This is according to John Tadman, country manager at Avanade SA, who notes the role of a digital humanist is to help organisations address ethical considerations arising from the use of digital technologies.
The digital revolution, combined with the explosion in mobile smart devices, is changing everything, driven by heightened customer expectations, says Tadman. As a result, companies need to learn how to make technology human-centric, he adds.
Tadman points out businesses who embrace digital humanism use technology to redefine the way people achieve their goals and enable people to achieve things not previously possible.
Lee Naik, MD at Accenture Digital, says organisations need to identify ways that technology can be used to improve how humans do their current jobs."Humans must work alongside technology or technology innovation to improve outcomes for organisations."
They should look for opportunities to proactively use technology to industrialise jobs, freeing up the human workforce to focus on more value-adding tasks that drive business outcomes, says Naik.
Tadman says in an increasingly data-dense society, where companies have unprecedented access to personal information about customers and employees, the ‘human factor' can no longer be diminished in technology decision-making.
According to Gartner, by 2020, the world will be home to 30 billion things with embedded intelligence combined with nearly 8 billion smart devices.

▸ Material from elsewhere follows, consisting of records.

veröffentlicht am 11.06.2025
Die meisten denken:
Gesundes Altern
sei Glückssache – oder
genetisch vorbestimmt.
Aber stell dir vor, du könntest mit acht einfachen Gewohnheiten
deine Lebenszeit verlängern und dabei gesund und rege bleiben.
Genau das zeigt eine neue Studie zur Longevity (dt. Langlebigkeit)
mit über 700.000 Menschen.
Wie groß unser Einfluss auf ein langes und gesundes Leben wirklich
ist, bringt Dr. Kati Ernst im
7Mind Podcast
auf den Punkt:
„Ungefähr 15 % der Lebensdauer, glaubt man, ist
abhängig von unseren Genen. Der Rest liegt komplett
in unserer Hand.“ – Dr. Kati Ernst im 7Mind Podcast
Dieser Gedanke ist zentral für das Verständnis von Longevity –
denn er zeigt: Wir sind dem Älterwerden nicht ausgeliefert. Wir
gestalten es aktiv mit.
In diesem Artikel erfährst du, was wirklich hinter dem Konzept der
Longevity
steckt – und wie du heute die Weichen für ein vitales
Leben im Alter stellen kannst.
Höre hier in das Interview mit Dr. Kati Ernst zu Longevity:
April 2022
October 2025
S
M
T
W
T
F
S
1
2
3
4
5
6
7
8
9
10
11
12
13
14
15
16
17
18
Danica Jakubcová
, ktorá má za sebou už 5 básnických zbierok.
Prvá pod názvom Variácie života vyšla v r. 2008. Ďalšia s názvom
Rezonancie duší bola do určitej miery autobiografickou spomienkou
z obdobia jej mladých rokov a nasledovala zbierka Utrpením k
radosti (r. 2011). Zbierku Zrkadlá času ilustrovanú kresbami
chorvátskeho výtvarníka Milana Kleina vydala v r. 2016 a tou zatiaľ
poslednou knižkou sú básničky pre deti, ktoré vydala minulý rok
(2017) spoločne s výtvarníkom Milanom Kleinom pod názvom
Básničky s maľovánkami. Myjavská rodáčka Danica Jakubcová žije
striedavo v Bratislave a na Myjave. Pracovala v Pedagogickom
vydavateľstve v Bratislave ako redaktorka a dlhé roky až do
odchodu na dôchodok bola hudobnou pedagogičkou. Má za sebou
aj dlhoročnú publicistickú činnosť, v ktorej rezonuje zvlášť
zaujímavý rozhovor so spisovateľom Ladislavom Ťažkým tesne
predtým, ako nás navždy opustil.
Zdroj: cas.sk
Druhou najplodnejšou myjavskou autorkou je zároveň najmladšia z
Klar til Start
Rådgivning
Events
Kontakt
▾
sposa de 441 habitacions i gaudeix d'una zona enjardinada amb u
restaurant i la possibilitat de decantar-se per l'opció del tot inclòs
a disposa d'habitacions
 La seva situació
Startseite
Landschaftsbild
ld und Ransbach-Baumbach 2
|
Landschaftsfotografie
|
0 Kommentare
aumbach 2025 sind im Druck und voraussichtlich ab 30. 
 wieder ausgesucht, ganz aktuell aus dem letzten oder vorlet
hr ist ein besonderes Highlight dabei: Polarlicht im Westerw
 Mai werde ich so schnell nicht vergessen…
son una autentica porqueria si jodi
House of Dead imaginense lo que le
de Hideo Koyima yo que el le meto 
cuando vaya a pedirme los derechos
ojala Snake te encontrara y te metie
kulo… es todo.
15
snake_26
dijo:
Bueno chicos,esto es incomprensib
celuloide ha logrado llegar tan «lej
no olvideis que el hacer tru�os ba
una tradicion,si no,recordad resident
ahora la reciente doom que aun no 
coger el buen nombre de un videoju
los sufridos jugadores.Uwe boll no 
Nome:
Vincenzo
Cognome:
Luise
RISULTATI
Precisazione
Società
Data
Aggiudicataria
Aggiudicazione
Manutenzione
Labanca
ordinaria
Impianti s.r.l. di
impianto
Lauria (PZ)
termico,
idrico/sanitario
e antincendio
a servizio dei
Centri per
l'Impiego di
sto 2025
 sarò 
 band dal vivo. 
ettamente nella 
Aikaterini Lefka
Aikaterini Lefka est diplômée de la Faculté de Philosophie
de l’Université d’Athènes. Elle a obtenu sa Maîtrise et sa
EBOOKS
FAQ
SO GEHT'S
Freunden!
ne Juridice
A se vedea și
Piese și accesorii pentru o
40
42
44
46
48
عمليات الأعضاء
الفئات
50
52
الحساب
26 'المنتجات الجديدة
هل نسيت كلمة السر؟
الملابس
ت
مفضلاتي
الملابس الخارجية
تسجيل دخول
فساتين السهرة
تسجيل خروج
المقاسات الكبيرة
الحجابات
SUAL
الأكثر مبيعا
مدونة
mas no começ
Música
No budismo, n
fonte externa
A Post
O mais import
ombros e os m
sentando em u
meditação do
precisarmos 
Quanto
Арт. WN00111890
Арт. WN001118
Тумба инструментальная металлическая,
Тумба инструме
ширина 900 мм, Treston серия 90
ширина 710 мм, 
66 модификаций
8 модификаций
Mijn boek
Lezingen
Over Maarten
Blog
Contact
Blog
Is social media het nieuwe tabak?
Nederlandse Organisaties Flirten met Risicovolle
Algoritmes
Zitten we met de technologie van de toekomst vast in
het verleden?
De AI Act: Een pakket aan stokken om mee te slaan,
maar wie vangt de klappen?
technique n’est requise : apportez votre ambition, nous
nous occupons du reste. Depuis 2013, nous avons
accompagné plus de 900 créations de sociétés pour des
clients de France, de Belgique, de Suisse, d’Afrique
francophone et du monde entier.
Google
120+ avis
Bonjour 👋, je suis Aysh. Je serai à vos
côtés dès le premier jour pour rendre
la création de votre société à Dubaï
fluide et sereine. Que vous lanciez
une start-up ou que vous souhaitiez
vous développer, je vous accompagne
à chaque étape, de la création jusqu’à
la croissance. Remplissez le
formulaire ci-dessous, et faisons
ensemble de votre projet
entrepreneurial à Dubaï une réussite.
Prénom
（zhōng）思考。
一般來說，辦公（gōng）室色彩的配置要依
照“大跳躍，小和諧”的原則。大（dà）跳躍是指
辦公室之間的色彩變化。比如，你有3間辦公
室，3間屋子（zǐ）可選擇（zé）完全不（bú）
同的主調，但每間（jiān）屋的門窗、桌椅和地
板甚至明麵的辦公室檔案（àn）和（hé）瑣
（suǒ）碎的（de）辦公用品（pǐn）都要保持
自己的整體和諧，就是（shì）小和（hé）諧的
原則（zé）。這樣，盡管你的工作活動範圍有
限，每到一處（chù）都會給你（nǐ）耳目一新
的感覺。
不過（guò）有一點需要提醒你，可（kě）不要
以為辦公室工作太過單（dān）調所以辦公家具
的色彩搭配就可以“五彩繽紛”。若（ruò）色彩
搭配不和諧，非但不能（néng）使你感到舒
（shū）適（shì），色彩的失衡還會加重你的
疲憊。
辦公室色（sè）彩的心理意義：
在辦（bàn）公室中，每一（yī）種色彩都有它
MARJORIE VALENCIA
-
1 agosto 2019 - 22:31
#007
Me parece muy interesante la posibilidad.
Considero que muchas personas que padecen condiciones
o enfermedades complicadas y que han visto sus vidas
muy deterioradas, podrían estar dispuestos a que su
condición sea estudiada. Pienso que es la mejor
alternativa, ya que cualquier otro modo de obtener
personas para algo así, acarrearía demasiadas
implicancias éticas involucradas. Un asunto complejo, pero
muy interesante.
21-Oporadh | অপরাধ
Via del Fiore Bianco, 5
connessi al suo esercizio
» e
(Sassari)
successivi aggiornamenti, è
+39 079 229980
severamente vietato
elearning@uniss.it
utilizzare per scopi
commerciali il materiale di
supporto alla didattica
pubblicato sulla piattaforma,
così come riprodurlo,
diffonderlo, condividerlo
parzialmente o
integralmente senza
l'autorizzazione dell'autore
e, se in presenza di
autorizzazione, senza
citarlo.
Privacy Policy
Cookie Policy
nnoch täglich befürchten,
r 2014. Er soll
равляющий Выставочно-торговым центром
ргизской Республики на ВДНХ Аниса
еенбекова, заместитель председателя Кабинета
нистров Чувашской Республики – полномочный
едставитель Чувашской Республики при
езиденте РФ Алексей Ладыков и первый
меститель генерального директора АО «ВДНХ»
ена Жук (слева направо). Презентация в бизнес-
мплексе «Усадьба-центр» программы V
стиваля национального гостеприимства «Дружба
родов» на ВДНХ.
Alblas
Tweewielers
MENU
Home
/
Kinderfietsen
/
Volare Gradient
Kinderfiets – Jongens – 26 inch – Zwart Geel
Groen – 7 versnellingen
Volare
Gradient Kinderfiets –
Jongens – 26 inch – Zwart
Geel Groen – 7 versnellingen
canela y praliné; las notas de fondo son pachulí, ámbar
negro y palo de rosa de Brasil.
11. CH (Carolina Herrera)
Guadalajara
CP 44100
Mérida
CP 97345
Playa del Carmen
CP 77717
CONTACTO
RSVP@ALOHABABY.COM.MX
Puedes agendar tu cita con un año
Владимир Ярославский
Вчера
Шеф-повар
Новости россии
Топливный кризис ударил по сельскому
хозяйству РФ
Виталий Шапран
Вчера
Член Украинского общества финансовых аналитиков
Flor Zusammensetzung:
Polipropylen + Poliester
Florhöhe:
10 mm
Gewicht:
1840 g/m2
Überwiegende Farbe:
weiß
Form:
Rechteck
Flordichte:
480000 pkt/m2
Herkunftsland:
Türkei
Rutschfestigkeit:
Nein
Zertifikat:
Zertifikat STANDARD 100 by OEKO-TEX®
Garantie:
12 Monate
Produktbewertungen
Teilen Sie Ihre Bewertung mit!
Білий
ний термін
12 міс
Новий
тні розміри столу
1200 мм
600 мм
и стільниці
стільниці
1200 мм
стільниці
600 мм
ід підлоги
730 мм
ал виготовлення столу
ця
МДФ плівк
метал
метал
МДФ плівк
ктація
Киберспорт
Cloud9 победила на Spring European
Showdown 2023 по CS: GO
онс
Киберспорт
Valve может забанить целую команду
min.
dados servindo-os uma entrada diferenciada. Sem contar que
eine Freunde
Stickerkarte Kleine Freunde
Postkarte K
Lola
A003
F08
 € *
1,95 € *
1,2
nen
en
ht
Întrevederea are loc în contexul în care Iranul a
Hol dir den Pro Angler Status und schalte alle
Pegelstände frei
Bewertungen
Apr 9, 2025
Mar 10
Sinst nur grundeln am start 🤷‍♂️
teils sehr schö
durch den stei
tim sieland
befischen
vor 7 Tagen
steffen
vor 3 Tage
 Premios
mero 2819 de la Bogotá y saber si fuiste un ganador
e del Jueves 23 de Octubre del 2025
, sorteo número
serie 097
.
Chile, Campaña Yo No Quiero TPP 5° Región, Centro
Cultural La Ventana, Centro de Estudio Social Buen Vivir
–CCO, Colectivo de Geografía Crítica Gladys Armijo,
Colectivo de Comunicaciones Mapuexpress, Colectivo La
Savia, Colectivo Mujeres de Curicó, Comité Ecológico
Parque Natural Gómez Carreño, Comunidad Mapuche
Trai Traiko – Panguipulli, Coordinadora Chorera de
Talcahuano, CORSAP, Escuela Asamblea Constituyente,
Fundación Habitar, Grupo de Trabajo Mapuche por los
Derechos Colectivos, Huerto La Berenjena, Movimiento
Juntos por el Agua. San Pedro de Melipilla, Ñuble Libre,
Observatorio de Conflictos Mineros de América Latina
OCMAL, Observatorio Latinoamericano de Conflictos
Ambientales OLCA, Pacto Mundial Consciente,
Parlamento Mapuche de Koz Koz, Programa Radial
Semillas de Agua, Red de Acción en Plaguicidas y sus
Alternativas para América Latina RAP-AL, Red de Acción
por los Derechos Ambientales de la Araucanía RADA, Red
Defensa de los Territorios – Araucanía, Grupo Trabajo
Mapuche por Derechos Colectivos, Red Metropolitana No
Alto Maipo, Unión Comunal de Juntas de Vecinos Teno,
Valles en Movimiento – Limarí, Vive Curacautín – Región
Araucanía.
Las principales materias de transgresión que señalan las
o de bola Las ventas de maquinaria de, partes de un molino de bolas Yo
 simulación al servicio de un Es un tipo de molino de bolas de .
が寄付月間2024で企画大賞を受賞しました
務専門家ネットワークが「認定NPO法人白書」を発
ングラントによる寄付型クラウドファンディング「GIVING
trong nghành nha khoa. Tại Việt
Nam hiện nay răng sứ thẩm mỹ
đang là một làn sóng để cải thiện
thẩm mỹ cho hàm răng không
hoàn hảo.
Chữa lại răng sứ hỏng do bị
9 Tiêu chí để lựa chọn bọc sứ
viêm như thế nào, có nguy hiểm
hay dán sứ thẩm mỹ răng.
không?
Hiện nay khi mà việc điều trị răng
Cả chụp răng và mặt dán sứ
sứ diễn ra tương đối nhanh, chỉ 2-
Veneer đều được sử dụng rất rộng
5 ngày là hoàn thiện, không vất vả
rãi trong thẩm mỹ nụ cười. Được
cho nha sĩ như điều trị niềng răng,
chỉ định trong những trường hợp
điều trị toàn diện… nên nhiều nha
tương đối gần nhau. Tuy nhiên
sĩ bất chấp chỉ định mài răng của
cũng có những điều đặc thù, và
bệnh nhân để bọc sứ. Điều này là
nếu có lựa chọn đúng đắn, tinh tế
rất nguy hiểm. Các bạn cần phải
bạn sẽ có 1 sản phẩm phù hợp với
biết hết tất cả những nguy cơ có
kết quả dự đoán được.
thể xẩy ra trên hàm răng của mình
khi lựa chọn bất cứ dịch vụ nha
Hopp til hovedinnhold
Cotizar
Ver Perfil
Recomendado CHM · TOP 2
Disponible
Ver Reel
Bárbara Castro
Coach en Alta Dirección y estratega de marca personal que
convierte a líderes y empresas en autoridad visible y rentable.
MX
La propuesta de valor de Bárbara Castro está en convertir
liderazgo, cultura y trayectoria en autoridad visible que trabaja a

That means by 2020, there will be a ratio of approximately six intelligent devices or things for every human on the planet. Therefore, the emerging digital world requires human-centric digital leadership, it says.
Gartner defines digital humanism as the notion that people are the central focus in the manifestation of digital businesses and digital workplaces.
Digital is blurring boundaries and we are seeing new open ecosystems of work and new forms of collaboration emerge to enable a fundamentally different operating environment, says Naik.
Moreover, the next-generation workforce comprising humans, devices, algorithms, intelligent software and data presents new ethical complexities for companies, says Tadman. The digital humanist will advocate for customer and employee expectations in digital innovation projects, he explains.